While we can set no fixed date for the formation of Jamaican, it is believed (cf. Kouwenberg 2009; Farquharson 2011) that the late seventeenth century was crucial in the development of the language. While there are brief eighteenth century comments about the speech of imported Africans and black and white creoles, none provides sufficient evidence for a full-blown language. However, based on reports by Europeans about the language used by (white and black) creoles and enslaved Africans in the eighteenth century, it appears that Jamaican was already in place by the middle of the eighteenth century (see Farquharson 2011: 32–33). Given attitudes to the linguistic varieties used by Africans in that period we can deduce from the writing of Edward Long (1774) that labels such as “broken English” and “bad English” are references to Jamaican:
The Africans speak their respective dialects, with some mixture of broken English. The language of the Creoles is bad English, larded with the Guiney dialect, owing to their adopting the African words, in order to make themselves understood by the imported slaves; which they find much easier than teaching these strangers to learn English (Long 1774: 426).
The extract above also corroborates the sociohistorical and sociolinguistic facts by suggesting a multilingual situation in which Africans regularly codeswitch and creoles borrow lexical items from them. Long’s eighteenth-century work also provides evidence for morphological reduplication, the use of the English oblique pronoun me as subject, and the use of adjectives as predicates in the absence of a copula (Long 1774: 427).

DATASET RECORDS:
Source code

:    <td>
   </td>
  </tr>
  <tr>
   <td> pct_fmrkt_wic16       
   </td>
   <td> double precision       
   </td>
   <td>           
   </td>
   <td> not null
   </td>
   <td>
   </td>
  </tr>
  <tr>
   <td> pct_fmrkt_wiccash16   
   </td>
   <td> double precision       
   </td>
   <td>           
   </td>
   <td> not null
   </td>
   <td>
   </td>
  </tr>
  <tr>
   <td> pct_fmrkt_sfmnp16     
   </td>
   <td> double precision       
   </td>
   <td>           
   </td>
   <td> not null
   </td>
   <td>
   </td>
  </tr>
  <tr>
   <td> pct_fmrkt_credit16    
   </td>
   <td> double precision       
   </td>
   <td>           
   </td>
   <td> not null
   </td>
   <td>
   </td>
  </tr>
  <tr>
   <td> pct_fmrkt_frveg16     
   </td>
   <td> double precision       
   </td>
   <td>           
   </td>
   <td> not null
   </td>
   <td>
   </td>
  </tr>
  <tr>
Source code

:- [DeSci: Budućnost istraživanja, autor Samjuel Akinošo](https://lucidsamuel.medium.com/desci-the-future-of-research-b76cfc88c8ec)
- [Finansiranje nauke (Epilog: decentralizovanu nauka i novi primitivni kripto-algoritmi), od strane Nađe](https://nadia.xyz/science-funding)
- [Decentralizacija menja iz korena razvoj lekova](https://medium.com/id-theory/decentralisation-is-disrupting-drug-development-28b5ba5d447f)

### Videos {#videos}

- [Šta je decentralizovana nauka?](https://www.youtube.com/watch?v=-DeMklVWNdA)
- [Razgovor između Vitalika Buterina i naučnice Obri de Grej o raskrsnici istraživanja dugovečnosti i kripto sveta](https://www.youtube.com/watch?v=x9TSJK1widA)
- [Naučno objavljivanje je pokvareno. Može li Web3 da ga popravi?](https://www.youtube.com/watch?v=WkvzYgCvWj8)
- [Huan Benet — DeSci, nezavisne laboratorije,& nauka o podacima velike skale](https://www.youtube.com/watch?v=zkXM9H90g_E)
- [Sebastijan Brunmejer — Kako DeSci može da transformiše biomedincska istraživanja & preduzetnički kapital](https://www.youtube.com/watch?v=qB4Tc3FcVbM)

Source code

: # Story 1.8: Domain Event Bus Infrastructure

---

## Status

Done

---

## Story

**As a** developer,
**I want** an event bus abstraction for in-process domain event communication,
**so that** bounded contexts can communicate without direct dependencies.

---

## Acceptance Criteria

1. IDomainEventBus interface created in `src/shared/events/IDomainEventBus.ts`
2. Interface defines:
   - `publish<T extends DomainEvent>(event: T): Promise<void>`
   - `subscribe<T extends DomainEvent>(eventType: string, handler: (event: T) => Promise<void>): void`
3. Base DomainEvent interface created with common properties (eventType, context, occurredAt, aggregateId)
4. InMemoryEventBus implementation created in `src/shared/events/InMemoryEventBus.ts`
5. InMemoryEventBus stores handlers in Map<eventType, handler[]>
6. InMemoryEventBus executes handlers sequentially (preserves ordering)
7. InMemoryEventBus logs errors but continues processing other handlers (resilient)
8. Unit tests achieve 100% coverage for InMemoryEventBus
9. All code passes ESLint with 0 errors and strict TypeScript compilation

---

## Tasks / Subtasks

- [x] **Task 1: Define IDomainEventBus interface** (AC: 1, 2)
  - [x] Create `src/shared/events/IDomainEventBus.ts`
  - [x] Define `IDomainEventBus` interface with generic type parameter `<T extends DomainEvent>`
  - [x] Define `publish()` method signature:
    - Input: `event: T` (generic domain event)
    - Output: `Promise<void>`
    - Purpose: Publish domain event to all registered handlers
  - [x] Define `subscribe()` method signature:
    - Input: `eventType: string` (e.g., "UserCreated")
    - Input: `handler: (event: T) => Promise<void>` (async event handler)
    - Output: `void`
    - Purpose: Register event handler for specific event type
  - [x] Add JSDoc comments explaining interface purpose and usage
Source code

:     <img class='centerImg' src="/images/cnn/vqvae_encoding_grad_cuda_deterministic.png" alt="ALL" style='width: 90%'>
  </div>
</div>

WHAT IS EXPECTED: Rewrite the stretch of the Jamaican-origins passage that starts with "The extract above" and ends with "(Long 1774: 427).", renaming "multilingual" as "plurilingual".

WORKED SOLUTION:
The extract above also corroborates the sociohistorical and sociolinguistic facts by suggesting a plurilingual situation in which Africans regularly codeswitch and creoles borrow lexical items from them. Long’s eighteenth-century work also provides evidence for morphological reduplication, the use of the English oblique pronoun me as subject, and the use of adjectives as predicates in the absence of a copula (Long 1774: 427).